When we enter a medical college as students, we are encountered with many medical terms that we struggle to memorise initially, but these can be funny: ‘artery’ seems to be some kind of a drawing art, ‘terminal illness’ sounds like an airport terminal, ‘vegetative state’ has nothing to do with vegetables, ‘coma’ is not a punctuation mark, and many more.

Taking down family history can be amusing, when the doctor is more ‘honest’ compared to the patient or there can be an awkward situation due to a misinformed patient or his/her attendant. Once an intern in the past history sheet column wrote that the patient was in ‘a good state of health until he banged his car against a tree on the side of the road’. Another budding doctor wrote in the psychiatric illness column that there is ‘no past history of suicides’.

Sometimes, we encounter patients with an extraordinary sense of humour. I recall an incident during my internship days, when a senior consultant surgeon was examining a gentleman who had complained of ‘prostatism’. The doctor had to examine the patient’s rear. For this, he had to relax it and deliberately asked some random questions to divert the attention of the patient. This is how the conversation went: ‘Babaji, kitne bachche hain?’ 

‘Do ladke, teen ladkiyan,’ replied the elderly man.

‘Bidi-cigarette peete ho?’ enquired the doctor.

‘Dhuan aa raha he kya?’ the man retorted! 

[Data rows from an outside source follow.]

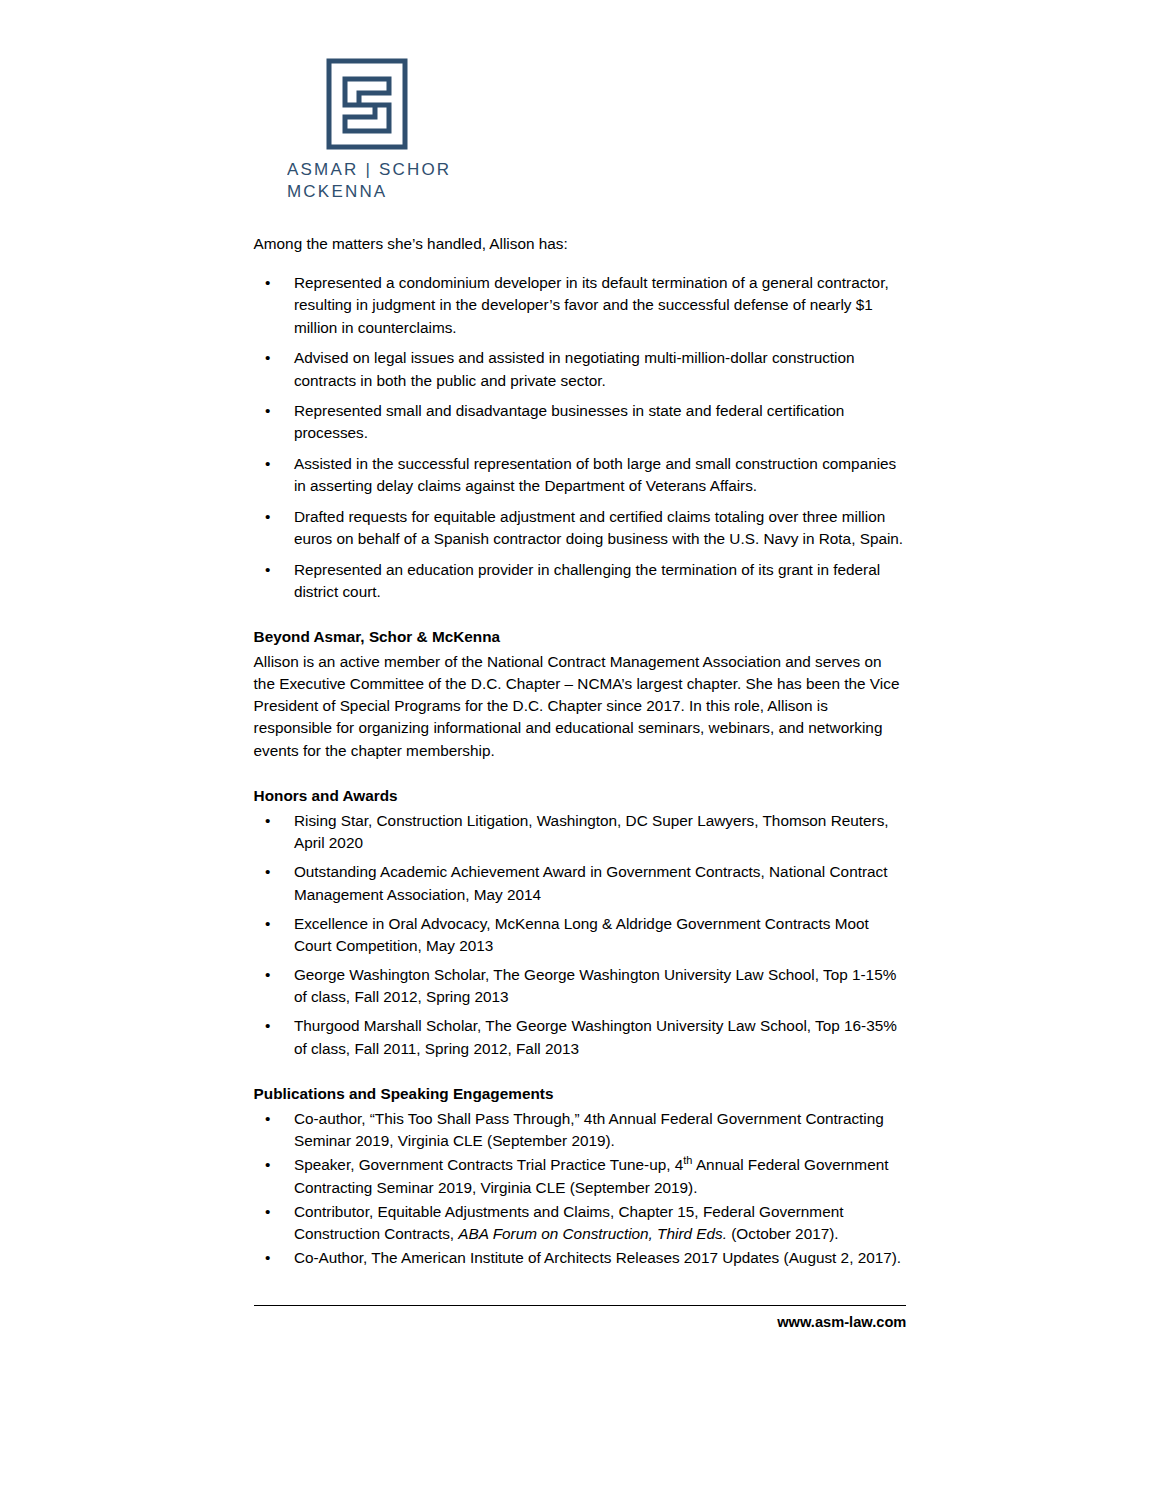ASMAR | SCHOR MCKENNA
Among the matters she’s handled, Allison has:
Represented a condominium developer in its default termination of a general contractor, resulting in judgment in the developer’s favor and the successful defense of nearly $1 million in counterclaims.
Advised on legal issues and assisted in negotiating multi-million-dollar construction contracts in both the public and private sector.
Represented small and disadvantage businesses in state and federal certification processes.
Assisted in the successful representation of both large and small construction companies in asserting delay claims against the Department of Veterans Affairs.
Drafted requests for equitable adjustment and certified claims totaling over three million euros on behalf of a Spanish contractor doing business with the U.S. Navy in Rota, Spain.
Represented an education provider in challenging the termination of its grant in federal district court.
Beyond Asmar, Schor & McKenna
Allison is an active member of the National Contract Management Association and serves on the Executive Committee of the D.C. Chapter – NCMA’s largest chapter. She has been the Vice President of Special Programs for the D.C. Chapter since 2017. In this role, Allison is responsible for organizing informational and educational seminars, webinars, and networking events for the chapter membership.
Honors and Awards
Rising Star, Construction Litigation, Washington, DC Super Lawyers, Thomson Reuters, April 2020
Outstanding Academic Achievement Award in Government Contracts, National Contract Management Association, May 2014
Excellence in Oral Advocacy, McKenna Long & Aldridge Government Contracts Moot Court Competition, May 2013
George Washington Scholar, The George Washington University Law School, Top 1-15% of class, Fall 2012, Spring 2013
Thurgood Marshall Scholar, The George Washington University Law School, Top 16-35% of class, Fall 2011, Spring 2012, Fall 2013
Publications and Speaking Engagements
Co-author, “This Too Shall Pass Through,” 4th Annual Federal Government Contracting Seminar 2019, Virginia CLE (September 2019).
Speaker, Government Contracts Trial Practice Tune-up, 4th Annual Federal Government Contracting Seminar 2019, Virginia CLE (September 2019).
Contributor, Equitable Adjustments and Claims, Chapter 15, Federal Government Construction Contracts, ABA Forum on Construction, Third Eds. (October 2017).
Co-Author, The American Institute of Architects Releases 2017 Updates (August 2, 2017).
www.asm-law.com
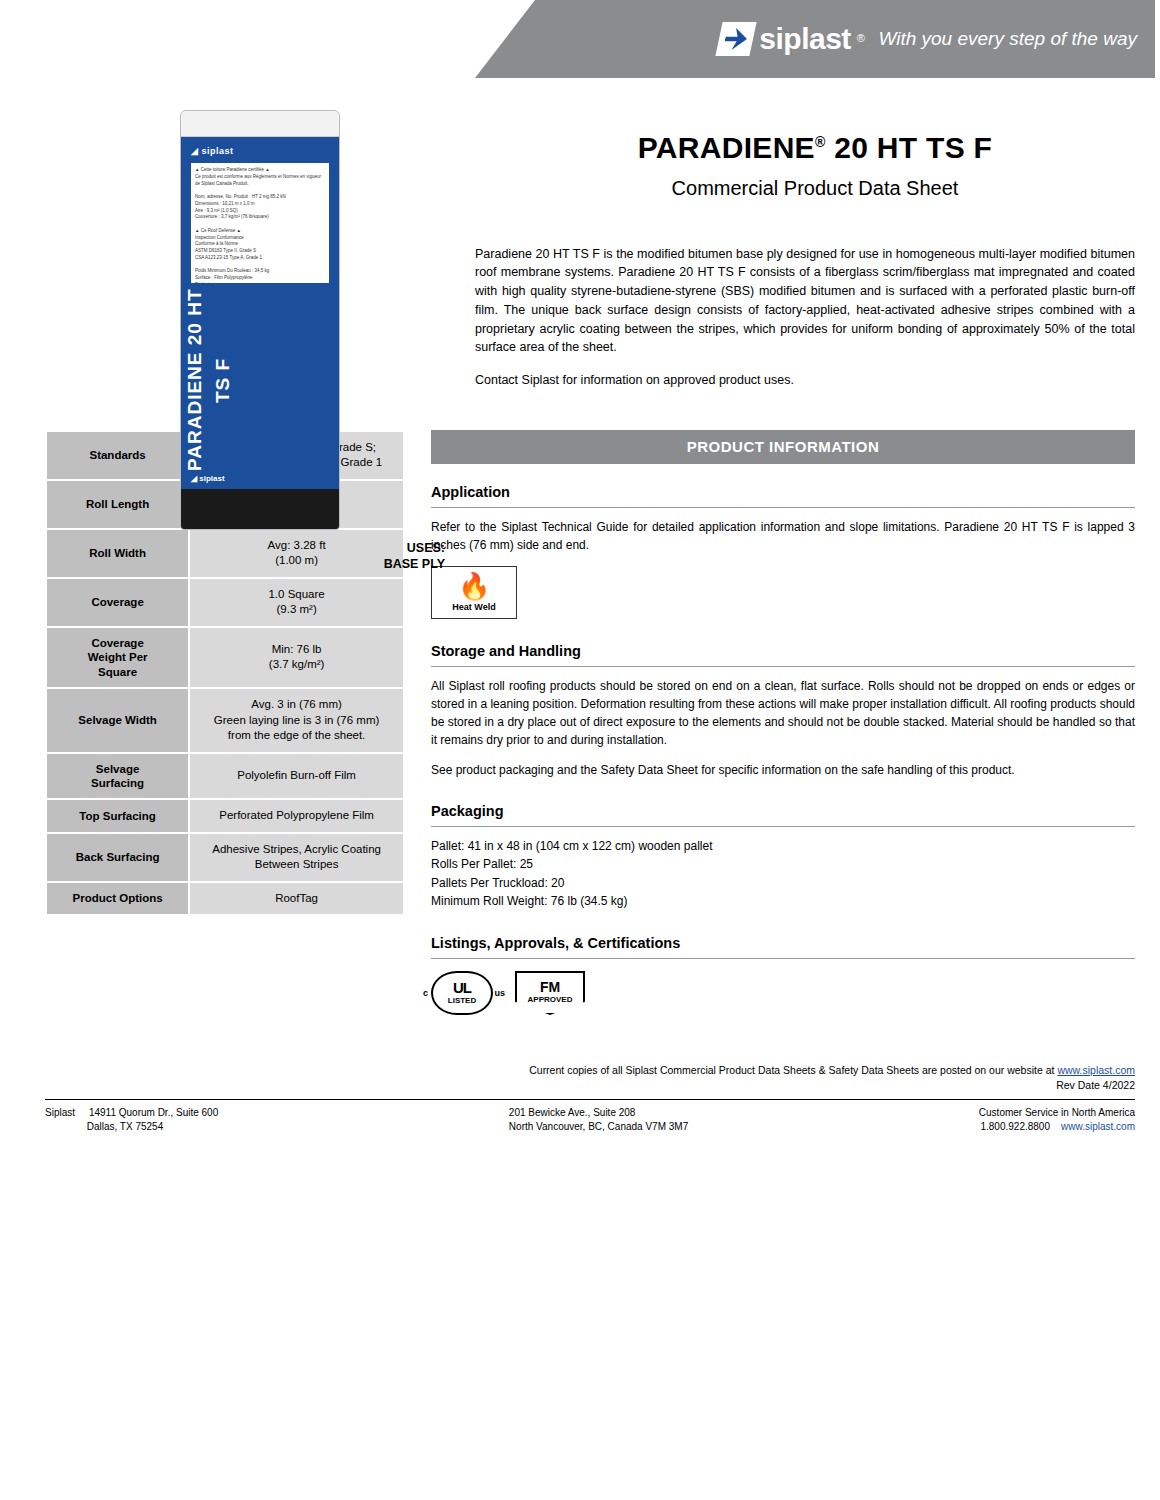siplast®
With you every step of the way
PARADIENE® 20 HT TS F
Commercial Product Data Sheet
◢ siplast
▲ Cette toiture Paradiene certifiée ▲
Ce produit est conforme aux Règlements et Normes en vigueur de Siplast Canada Produit.
Nom, adresse, No. Produit : HT 2 mg 85.2 kN
Dimensions : 10,21 m x 1,0 m
Aire : 9,3 m² (1,0 SQ)
Couverture : 3,7 kg/m² (76 lb/square)
▲ Ce Roof Defense ▲
Inspection Conformance
Conforme à la Norme
ASTM D6163 Type II, Grade S
CSA A123.23-15 Type A, Grade 1
Poids Minimum Du Rouleau : 34,5 kg
Surface : Film Polypropylène
Perforé
Endos : Bandes Adhésives
Revêtement Acrylique
Entre Les Bandes
PARADIENE 20 HT TS F
◢ siplast
Paradiene 20 HT TS F is the modified bitumen base ply designed for use in homogeneous multi-layer modified bitumen roof membrane systems. Paradiene 20 HT TS F consists of a fiberglass scrim/fiberglass mat impregnated and coated with high quality styrene-butadiene-styrene (SBS) modified bitumen and is surfaced with a perforated plastic burn-off film. The unique back surface design consists of factory-applied, heat-activated adhesive stripes combined with a proprietary acrylic coating between the stripes, which provides for uniform bonding of approximately 50% of the total surface area of the sheet.
Contact Siplast for information on approved product uses.
USES:
BASE PLY
| Standards | ASTM D6163 Type II, Grade S; CSA A123.23-15 Type A, Grade 1 |
| Roll Length | Min: 33.5 ft (10.21 m) |
| Roll Width | Avg: 3.28 ft (1.00 m) |
| Coverage | 1.0 Square (9.3 m²) |
| Coverage Weight Per Square | Min: 76 lb (3.7 kg/m²) |
| Selvage Width | Avg. 3 in (76 mm) Green laying line is 3 in (76 mm) from the edge of the sheet. |
| Selvage Surfacing | Polyolefin Burn-off Film |
| Top Surfacing | Perforated Polypropylene Film |
| Back Surfacing | Adhesive Stripes, Acrylic Coating Between Stripes |
| Product Options | RoofTag |
PRODUCT INFORMATION
Application
Refer to the Siplast Technical Guide for detailed application information and slope limitations. Paradiene 20 HT TS F is lapped 3 inches (76 mm) side and end.
🔥 Heat Weld
Storage and Handling
All Siplast roll roofing products should be stored on end on a clean, flat surface. Rolls should not be dropped on ends or edges or stored in a leaning position. Deformation resulting from these actions will make proper installation difficult. All roofing products should be stored in a dry place out of direct exposure to the elements and should not be double stacked. Material should be handled so that it remains dry prior to and during installation.
See product packaging and the Safety Data Sheet for specific information on the safe handling of this product.
Packaging
Pallet: 41 in x 48 in (104 cm x 122 cm) wooden pallet
Rolls Per Pallet: 25
Pallets Per Truckload: 20
Minimum Roll Weight: 76 lb (34.5 kg)
Listings, Approvals, & Certifications
c UL LISTED us
FM APPROVED
Current copies of all Siplast Commercial Product Data Sheets & Safety Data Sheets are posted on our website at www.siplast.com
Rev Date 4/2022
Siplast 14911 Quorum Dr., Suite 600
Dallas, TX 75254
201 Bewicke Ave., Suite 208
North Vancouver, BC, Canada V7M 3M7
Customer Service in North America
1.800.922.8800 www.siplast.com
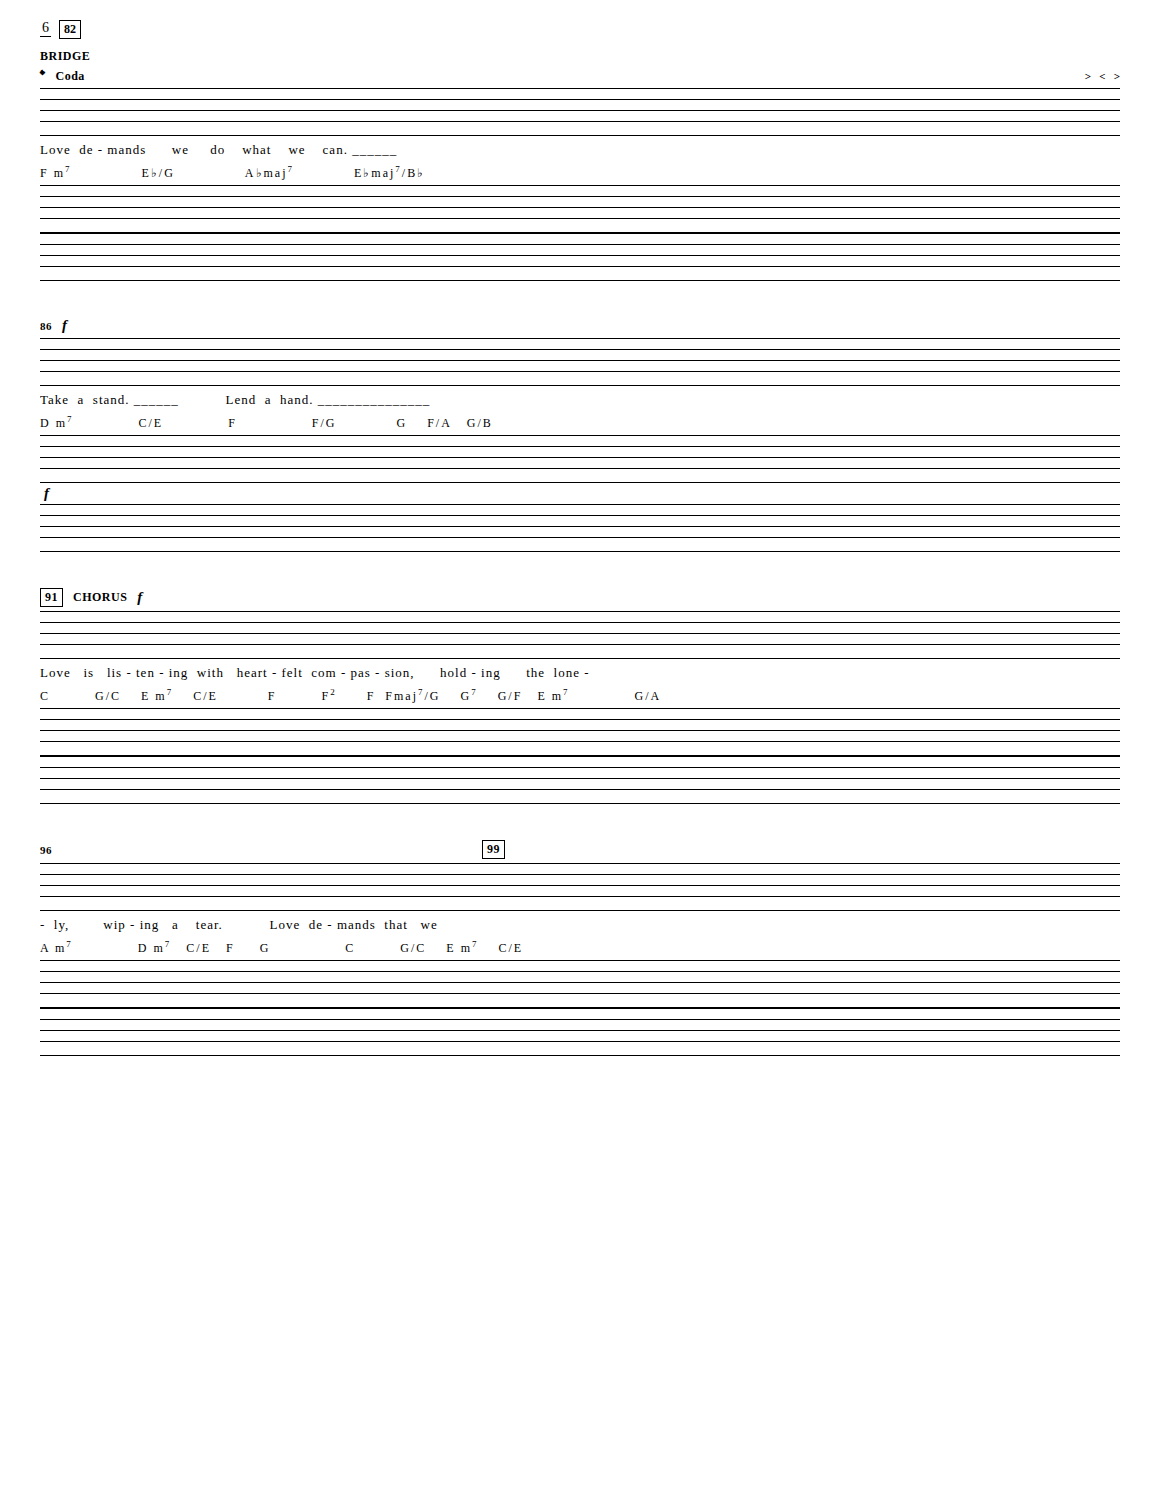6 82
BRIDGE
𝄌 Coda > < >
Love de - mands we do what we can. ______
F m7 E♭/G A♭maj7 E♭maj7/B♭
Triplet figures appear in the piano part; a crescendo-decrescendo hairpin spans the right hand in measure 85.
86 f
Take a stand. ______ Lend a hand. _______________
D m7 C/E F F/G G F/A G/B
f
91 CHORUS f
Love is lis - ten - ing with heart - felt com - pas - sion, hold - ing the lone -
C G/C E m7 C/E F F2 F Fmaj7/G G7 G/F E m7 G/A
A triplet figure appears in the piano left hand in measure 93.
96 99
- ly, wip - ing a tear. Love de - mands that we
A m7 D m7 C/E F G C G/C E m7 C/E
Triplet figures appear in both piano hands in measures 96 and 97.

There was pin-drop silence for a while as the consultant stared at the patient for a few seconds. The team of juniors in the hierarchy was turned at once out of the room... they were laughing so hard!

Another funny incident was encountered during my internship days at the ENT OPD. A middle-aged woman came to the doctor for a follow-up. She showed the vial of ear drops to the consultant, saying that she was relieved of her earache, but the drops tasted bitter. Looking at the satisfaction and feeling of contentment on her face, nobody could gather the courage to tell her that she had taken the medicine via the wrong route.